COVID-19 has been declared a global pandemic by the World Health Organization (WHO). The NBA season has been postponed until further notice. Conventions, conferences sport events and festivals around North America are being cancelled. It may be inevitable that COVID-19 will impact ongoing project worksites across Canada.
What happens if a contractor is unable to fulfill contractual obligations because of COVID-19? Could this trigger the ‘force majeure’ provisions outlined in many contracts?
Force majeure is defined as a contract provision excusing a party from performing its contractual obligations when it becomes impossible or impracticable due to an event or effect that the parties could not have anticipated or controlled when the contract was signed. Earthquakes, floods and hurricanes are examples. However, does force majeure cover epidemics or pandemics?
Elliot Smith, Jagriti Singh and Danna Donald of law firm Osler, Hoskin & Harcourt LLP, recently write that the list of force majeure events included in many contracts does, in fact, include epidemics or pandemics.
“The Ontario Independent Electricity System Operator’s (IESO) forms of agreement include a specific reference to ‘epidemics’ in the definition of an event of force majeure.”
Other jurisdictions such as Alberta have adopted those references, and have based their forms of agreement on the IESO’s. As a result, Smith, Singh and Donald say it has become more common for contractors to “back-to-back” force majeure clauses described in their supply contracts into their construction contracts.
Not all contracts specifically mention epidemics and pandemics. Nevertheless, Smith, Singh and Donald suggest that an event like COVID-19 might still come in under the wire. “This is the case in the Canadian Construction Documents Committee (CCDC) 2 stipulated price contract and the CCDC 5B construction management contract. In those circumstances, COVID-19 could potentially still qualify as a force majeure if the definition includes open-ended language covering any other causes beyond the party’s control (which is the case in the CCDC documents).”

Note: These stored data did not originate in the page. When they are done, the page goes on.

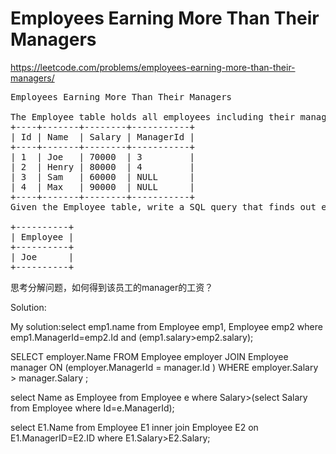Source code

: # Employees Earning More Than Their Managers

https://leetcode.com/problems/employees-earning-more-than-their-managers/
<pre>
Employees Earning More Than Their Managers

The Employee table holds all employees including their managers. Every employee has an Id, and there is also a column for the manager Id.
+----+-------+--------+-----------+
| Id | Name  | Salary | ManagerId |
+----+-------+--------+-----------+
| 1  | Joe   | 70000  | 3         |
| 2  | Henry | 80000  | 4         |
| 3  | Sam   | 60000  | NULL      |
| 4  | Max   | 90000  | NULL      |
+----+-------+--------+-----------+
Given the Employee table, write a SQL query that finds out employees who earn more than their managers. For the above table, Joe is the only employee who earns more than his manager.

+----------+
| Employee |
+----------+
| Joe      |
+----------+
</pre>

思考分解问题，如何得到该员工的manager的工资？

Solution:

My solution:select emp1.name from Employee emp1, Employee emp2 where emp1.ManagerId=emp2.Id and (emp1.salary>emp2.salary);

SELECT employer.Name
    FROM  Employee employer JOIN Employee manager ON (employer.ManagerId = manager.Id )
      WHERE employer.Salary > manager.Salary ;
      

select Name as Employee from Employee e where Salary>(select Salary from Employee where Id=e.ManagerId);


select E1.Name from Employee E1 inner join Employee E2 on E1.ManagerID=E2.ID where E1.Salary>E2.Salary;      
      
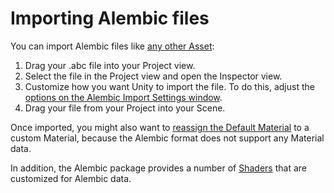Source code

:# Importing Alembic files

You can import Alembic files like [any other Asset](https://docs.unity3d.com/Manual/ImportingAssets.html): 

1. Drag your .abc file into your Project view. 
2. Select the file in the Project view and open the Inspector view. 
3. Customize how you want Unity to import the file. To do this, adjust the [options on the Alembic Import Settings window](ref_Importer.html).
4. Drag your file from your Project into your Scene.

Once imported, you might also want to [reassign the Default Material](matshad.html#materials) to a custom Material, because the Alembic format does not support any Material data. 

In addition, the Alembic package provides a number of [Shaders](matshad.html#shaders) that are customized for Alembic data. 

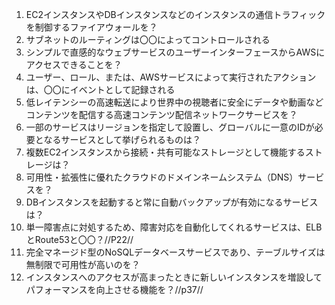 1. EC2インスタンスやDBインスタンスなどのインスタンスの通信トラフィックを制御するファイアウォールを？
2. サブネットのルーティングは〇〇によってコントロールされる
3. シンプルで直感的なウェブサービスのユーザーインターフェースからAWSにアクセスできることを？
4. ユーザー、ロール、または、AWSサービスによって実行されたアクションは、〇〇にイベントとして記録される
5. 低レイテンシーの高速転送により世界中の視聴者に安全にデータや動画などコンテンツを配信する高速コンテンツ配信ネットワークサービスを？
6. 一部のサービスはリージョンを指定して設置し、グローバルに一意のIDが必要となるサービスとして挙げられるものは？
7. 複数EC2インスタンスから接続・共有可能なストレージとして機能するストレージは？
8. 可用性・拡張性に優れたクラウドのドメインネームシステム（DNS）サービスを？
9. DBインスタンスを起動すると常に自動バックアップが有効になるサービスは？
10. 単一障害点に対処するため、障害対応を自動化してくれるサービスは、ELBとRoute53と〇〇？//P22//
11. 完全マネージド型のNoSQLデータベースサービスであり、テーブルサイズは無制限で可用性が高いのを？
12. インスタンスへのアクセスが高まったときに新しいインスタンスを増設してパフォーマンスを向上させる機能を？//p37//
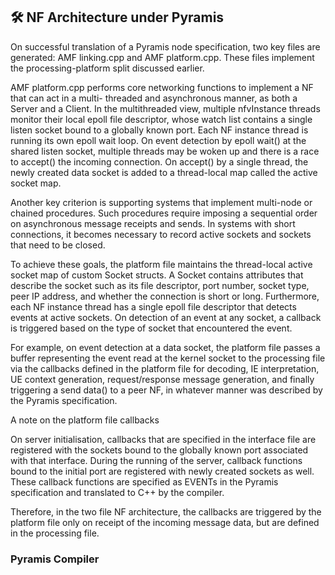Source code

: ## 🛠️ NF Architecture under Pyramis
On successful translation of a Pyramis node specification, two key files are generated: AMF linking.cpp
and AMF platform.cpp. These files implement the processing-platform split discussed earlier.

AMF platform.cpp performs core networking functions to implement a NF that can act in a multi-
threaded and asynchronous manner, as both a Server and a Client. In the multithreaded view,
multiple nfvInstance threads monitor their local epoll file descriptor, whose watch list contains 
a single listen socket bound to a globally known port. Each NF instance thread is running
its own epoll wait loop. On event detection by epoll wait() at the shared listen socket,
multiple threads may be woken up and there is a race to accept() the incoming connection.
On accept() by a single thread, the newly created data socket is added to a thread-local map
called the active socket map.

Another key criterion is supporting systems that implement multi-node or chained procedures.
Such procedures require imposing a sequential order on asynchronous message receipts and sends.
In systems with short connections, it becomes necessary to record active sockets and sockets
that need to be closed.

To achieve these goals, the platform file maintains the thread-local active socket map of
custom Socket structs. A Socket contains attributes that describe the socket such as its file
descriptor, port number, socket type, peer IP address, and whether the connection is short or
long. Furthermore, each NF instance thread has a single epoll file descriptor that detects events
at active sockets. On detection of an event at any socket, a callback is triggered based on the
type of socket that encountered the event.

For example, on event detection at a data socket, the platform file passes a buffer representing
the event read at the kernel socket to the processing file via the callbacks defined in the platform
file for decoding, IE interpretation, UE context generation, request/response message generation,
and finally triggering a send data() to a peer NF, in whatever manner was described by the
Pyramis specification.

A note on the platform file callbacks

On server initialisation, callbacks that are specified in the interface file are registered with the
sockets bound to the globally known port associated with that interface. During the running
of the server, callback functions bound to the initial port are registered with newly created
sockets as well. These callback functions are specified as EVENTs in the Pyramis specification
and translated to C++ by the compiler.

Therefore, in the two file NF architecture, the callbacks are triggered by the platform file only
on receipt of the incoming message data, but are defined in the processing file.

### Pyramis Compiler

It’s not advisable to rely solely on general contract language for protection but to look at the details. There might be restrictions on force majeure provisions based on circumstance, such as impacts felt by subcontractors but not by the contracted party themselves.
Timing is also now an issue. It could be argued that COVID-19 does not qualify as a force majeure event in contracts executed after December 2019 — when the virus became known. It’s also important to recognise that the WHO has stated that, “the likelihood of an infected person contaminating commercial goods is low and the risk of catching the virus that causes COVID-19 from a package that has been moved, travelled, and exposed to different conditions and temperature is also low.”
In other words, the force majeure trigger would be the inability of workers to fulfill their duties due to illness or quarantine, not the presence of the disease itself.
Force majeure repercussions can vary. “The consequences under a construction contract for a force majeure event include relief from the performance of contractual obligations along with an extension of time for any obligations to achieve milestone dates, such as substantial performance,” write Smith, Singh and Donald. “In the case of a prolonged force majeure event, some contracts may permit one or both parties to terminate without liability. In the event of a force majeure, relief is allowed for any milestone dates.” They point out that some contracts, but by no means all, might allow price adjustments due to “reasonably incurred costs”.
Smith, Singh and Donald recommend that contractors seek special legal advice in order to examine force majeure provisions included in their contracts. “As the global reach of COVID-19 outbreak continues to expand, parties must carefully examine their project documents to ascertain the impact of closures or delays and plan for their course of action in the upcoming weeks in light of their project schedules.”